_文書抜粋_:
──────────

アナと雪の女王2』を見た。ミュージカルアニメとしてのジャンルを極めたような映画だった。数曲のMVを繋げて一本道を作ったような展開で、ストーリー好きは退屈しそうな話だったが、アナ派の自分にとってはアナが活躍しているだけで嬉しく、面白かった。
ばかばかしいと頭で思いながらもわくわくしてしまうのは威力あるなと思う。ディズニーランドもくだらないと思っていたけど行ってみたら行ってみたでものすごいテンションが上がったし、クリスマスももういい加減飽きたと思いながら、年の瀬ということもあって、やっぱりそわそわしてしまう。
アナと雪の女王2』も頭では気に入らないという悪感情がある一方で、子供だましみたいな喪失場面にはやっぱり涙が浮かびそうになってしまう。しょうもないとどれだけ思っていても、こんなのは絵空事だとどれだけはっきりわかっていても、アナが喜びのあまり嬉し涙を目にいっぱいためているのを見たら良かったなあと思うし、そう思わさせられるのは威力だと思う。
あと、ディズニー映画はそのストーリーテリングがいよいよ神話めいてきていると感じた。信仰を集めるに足る方法について熟知しているからこそMVを繋げたような映画にしているのだろう。これがディズニー製作でなかったなら完成度が低いの一言で終わらせられるが、他ならぬディズニーがやるとそれはもう計算ずくということになる。
迂闊なことを言わない、登場人物が登場人物のキャラクターを裏切らない、それでいて未知の旅に出ようと誘いかける。主張と行為が一致しないが、それを大いなる矛盾と呼ばせられるだけの技術があり、愛という言葉に満足できない観客にも「でも、倒錯的でしょ?」と語りかける。

──────────

_入力データ_:
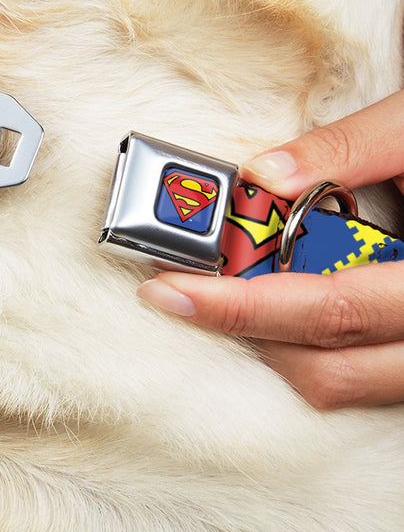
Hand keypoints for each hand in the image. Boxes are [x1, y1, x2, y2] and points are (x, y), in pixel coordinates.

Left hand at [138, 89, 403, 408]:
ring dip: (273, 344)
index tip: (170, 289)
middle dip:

──────────

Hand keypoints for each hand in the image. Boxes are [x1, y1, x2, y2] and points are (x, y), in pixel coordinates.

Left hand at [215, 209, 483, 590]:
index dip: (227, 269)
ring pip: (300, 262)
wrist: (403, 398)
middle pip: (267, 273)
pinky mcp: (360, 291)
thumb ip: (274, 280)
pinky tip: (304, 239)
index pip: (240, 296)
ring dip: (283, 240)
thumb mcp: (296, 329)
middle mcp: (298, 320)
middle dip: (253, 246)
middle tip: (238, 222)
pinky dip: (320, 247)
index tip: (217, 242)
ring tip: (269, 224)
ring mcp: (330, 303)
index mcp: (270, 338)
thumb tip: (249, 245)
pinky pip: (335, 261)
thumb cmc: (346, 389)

──────────

_課題 1_:
『アナと雪の女王2』の感想文について、次の問いに答えよ。
(a) 書き手は自分を何派だと述べているか。
(b) くだらないと思っていたのに、行ってみたらものすごくテンションが上がった場所はどこか。
(c) ディズニー製作でなかったなら、この映画は何の一言で終わらせられると書かれているか。
_課題 2_:
『アナと雪の女王2』の感想文を、最後の文の後から書き継げ。
項目はここでは使わない。

_回答 1_:
(a) アナ派
(b) ディズニーランド
(c) 完成度が低い

_回答 2_:
自分はこんなのに入れあげたり、本気になったりしないが、それでもくだらないと否定することはできない。ファナティックにはなれないが、かといって心がそよとも動かないわけでもない。遠くにあるきれいな景色を見るように見ていられる。
しかし、そういう距離をとった見方にもアナ雪2は「対応」していると感じられて、その余裕ぶりに対して余計に気に入らなさを強めつつ、それでもアナはやっぱりかわいいから、結果、面白かったと満足してしまう。
こうやってぐだぐだと映画に文句を言うのもただクリストフに嫉妬して管を巻いているだけなのかもしれない。映画の登場人物の恋人に嫉妬するなどと自分でもばかばかしいことを言っているなと思うが、それだけアナはかわいいわけで、これはもう威力だと思う。アナは自分が相手のことを大切に思う気持ちについては1ミリの疑念も挟まないのにもかかわらず、相手が自分のことを大切に思う気持ちをうまく理解できなったり、それで心配になったり、相手の言葉をまったくあべこべに悪いほうに捉えたりしてしまうのは阿呆だと思う。阿呆だと思うが、それで減るわけではない。むしろそれによって増しているといえる。倍増しているとさえいえるかもしれない。何が、といって威力が。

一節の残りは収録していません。